[Exercise brief]:
Filter the entries and keep only the lines where the string "crean" appears.

------------------------

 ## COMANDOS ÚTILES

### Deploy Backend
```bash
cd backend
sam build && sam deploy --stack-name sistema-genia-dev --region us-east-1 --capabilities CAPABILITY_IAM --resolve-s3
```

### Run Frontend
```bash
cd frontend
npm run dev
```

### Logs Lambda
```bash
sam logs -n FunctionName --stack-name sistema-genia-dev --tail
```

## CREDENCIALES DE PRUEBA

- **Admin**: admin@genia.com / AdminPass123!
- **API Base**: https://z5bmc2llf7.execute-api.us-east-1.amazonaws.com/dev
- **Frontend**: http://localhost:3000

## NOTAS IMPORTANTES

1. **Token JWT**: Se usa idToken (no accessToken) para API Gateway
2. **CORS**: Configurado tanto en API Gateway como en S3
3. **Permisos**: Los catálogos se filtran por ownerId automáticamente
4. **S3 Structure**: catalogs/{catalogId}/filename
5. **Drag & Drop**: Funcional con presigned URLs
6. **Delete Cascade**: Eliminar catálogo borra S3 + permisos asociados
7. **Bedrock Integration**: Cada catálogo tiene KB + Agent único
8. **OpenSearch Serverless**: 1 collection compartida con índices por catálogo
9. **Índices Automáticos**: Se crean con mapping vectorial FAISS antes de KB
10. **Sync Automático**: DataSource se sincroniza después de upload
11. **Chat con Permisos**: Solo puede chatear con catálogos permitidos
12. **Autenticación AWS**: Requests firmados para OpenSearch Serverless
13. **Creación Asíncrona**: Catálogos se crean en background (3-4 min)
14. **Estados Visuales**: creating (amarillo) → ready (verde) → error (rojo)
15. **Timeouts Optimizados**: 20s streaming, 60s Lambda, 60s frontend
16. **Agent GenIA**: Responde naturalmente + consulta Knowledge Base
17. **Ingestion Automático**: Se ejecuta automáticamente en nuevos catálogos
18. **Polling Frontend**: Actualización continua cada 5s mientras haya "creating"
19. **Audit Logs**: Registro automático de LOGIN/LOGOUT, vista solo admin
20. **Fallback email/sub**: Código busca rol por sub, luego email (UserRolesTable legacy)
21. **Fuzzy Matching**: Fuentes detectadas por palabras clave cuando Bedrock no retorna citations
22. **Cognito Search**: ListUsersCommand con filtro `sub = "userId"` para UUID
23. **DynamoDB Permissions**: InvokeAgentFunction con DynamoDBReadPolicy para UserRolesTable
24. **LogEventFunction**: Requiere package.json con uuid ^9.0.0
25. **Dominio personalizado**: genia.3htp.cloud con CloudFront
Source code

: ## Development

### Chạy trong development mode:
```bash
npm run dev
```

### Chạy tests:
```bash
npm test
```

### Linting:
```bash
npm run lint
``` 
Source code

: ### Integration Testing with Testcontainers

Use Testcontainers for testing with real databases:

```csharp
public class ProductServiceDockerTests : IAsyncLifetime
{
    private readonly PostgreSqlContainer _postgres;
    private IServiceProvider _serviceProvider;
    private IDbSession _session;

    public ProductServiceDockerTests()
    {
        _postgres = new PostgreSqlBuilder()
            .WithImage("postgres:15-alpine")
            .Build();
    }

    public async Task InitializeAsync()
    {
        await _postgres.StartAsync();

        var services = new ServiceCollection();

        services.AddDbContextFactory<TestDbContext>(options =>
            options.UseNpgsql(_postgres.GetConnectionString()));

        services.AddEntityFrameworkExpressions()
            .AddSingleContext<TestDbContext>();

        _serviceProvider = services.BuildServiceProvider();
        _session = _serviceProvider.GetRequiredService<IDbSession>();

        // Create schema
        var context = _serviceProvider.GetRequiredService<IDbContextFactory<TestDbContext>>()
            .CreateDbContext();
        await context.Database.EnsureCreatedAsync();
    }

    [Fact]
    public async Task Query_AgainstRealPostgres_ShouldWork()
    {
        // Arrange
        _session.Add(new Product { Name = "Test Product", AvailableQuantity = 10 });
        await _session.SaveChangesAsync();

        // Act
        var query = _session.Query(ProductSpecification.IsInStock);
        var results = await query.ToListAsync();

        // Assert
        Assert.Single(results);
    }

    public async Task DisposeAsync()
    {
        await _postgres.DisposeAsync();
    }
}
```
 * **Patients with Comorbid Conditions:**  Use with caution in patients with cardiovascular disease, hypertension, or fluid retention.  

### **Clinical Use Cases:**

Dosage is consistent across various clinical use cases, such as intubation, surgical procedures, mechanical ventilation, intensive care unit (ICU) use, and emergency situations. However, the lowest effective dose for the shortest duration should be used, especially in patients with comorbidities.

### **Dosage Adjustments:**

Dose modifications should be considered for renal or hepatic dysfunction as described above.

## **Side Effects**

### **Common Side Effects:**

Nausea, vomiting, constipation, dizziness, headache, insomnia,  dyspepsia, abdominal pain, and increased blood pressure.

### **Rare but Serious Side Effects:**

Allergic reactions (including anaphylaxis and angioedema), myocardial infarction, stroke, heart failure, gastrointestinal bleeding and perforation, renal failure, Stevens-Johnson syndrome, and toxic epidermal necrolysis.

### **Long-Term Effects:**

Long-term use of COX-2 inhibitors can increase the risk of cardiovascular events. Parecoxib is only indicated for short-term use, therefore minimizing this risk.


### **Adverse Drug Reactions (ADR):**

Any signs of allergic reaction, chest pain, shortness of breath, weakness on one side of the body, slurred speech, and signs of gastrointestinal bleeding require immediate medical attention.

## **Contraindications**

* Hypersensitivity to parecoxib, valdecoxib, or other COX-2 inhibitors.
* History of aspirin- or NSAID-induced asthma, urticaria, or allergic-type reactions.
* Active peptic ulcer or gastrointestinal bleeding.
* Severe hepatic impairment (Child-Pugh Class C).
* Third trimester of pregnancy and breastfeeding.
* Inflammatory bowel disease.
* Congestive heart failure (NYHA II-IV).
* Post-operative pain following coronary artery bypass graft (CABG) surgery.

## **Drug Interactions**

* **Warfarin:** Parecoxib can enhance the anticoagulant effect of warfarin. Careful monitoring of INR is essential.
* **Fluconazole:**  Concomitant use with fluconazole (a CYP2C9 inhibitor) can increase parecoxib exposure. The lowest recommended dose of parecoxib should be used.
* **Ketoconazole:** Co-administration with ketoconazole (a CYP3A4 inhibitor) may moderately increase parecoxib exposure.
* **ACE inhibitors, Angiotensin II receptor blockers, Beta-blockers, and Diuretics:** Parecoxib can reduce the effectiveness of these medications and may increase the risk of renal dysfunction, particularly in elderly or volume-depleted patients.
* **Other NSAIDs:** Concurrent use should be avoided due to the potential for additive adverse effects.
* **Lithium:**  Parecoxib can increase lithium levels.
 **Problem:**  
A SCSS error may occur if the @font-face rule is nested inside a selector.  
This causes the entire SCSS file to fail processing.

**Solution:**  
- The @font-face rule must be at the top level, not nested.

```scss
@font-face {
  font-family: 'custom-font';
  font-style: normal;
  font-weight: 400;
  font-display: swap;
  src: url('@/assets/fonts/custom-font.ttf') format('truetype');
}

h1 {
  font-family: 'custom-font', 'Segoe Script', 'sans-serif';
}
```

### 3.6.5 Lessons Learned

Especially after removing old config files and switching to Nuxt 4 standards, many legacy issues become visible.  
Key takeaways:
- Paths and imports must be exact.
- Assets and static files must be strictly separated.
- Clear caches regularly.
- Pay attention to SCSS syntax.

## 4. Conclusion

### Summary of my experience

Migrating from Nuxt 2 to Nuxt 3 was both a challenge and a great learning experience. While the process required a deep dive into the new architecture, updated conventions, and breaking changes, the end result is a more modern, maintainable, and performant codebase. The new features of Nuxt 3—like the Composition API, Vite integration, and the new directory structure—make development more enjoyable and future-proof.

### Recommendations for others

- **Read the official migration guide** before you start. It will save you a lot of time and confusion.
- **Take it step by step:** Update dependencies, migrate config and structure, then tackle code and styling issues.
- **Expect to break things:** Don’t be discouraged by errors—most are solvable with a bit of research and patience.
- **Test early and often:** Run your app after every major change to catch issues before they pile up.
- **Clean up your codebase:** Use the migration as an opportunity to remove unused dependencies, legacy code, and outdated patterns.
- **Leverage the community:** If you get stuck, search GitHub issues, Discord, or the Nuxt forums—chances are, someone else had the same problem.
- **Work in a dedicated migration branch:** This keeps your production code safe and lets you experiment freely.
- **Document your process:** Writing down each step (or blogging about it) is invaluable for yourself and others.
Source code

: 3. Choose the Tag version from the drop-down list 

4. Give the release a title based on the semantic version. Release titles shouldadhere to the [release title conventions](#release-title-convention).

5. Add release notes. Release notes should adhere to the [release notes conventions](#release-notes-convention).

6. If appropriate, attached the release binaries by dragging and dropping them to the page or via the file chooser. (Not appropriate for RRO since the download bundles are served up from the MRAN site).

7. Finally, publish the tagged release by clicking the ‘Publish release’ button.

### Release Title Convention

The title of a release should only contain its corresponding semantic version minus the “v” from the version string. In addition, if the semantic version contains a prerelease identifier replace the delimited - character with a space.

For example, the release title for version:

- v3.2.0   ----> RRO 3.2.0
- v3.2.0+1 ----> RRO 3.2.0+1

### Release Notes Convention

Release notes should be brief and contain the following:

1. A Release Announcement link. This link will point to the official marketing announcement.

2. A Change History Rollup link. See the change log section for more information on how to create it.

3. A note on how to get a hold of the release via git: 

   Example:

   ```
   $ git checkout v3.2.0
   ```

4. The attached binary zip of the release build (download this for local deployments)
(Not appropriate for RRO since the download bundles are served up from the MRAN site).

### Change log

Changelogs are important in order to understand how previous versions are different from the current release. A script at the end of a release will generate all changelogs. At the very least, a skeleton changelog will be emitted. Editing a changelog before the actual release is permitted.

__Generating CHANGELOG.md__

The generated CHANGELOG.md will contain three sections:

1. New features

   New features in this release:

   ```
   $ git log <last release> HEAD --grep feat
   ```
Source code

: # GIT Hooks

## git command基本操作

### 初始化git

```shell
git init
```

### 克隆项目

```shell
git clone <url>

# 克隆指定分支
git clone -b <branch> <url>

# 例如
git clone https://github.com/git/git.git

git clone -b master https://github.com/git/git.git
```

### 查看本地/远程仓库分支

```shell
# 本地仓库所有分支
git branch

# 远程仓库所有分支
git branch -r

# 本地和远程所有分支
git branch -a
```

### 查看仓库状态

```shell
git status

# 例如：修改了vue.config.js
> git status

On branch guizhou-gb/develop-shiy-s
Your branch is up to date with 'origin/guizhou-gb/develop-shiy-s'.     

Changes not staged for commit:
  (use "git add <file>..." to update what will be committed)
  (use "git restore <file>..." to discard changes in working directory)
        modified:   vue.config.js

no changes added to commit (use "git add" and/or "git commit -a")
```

------------------------

[Task output]:
9. **Índices Automáticos**: Se crean con mapping vectorial FAISS antes de KB
13. **Creación Asíncrona**: Catálogos se crean en background (3-4 min)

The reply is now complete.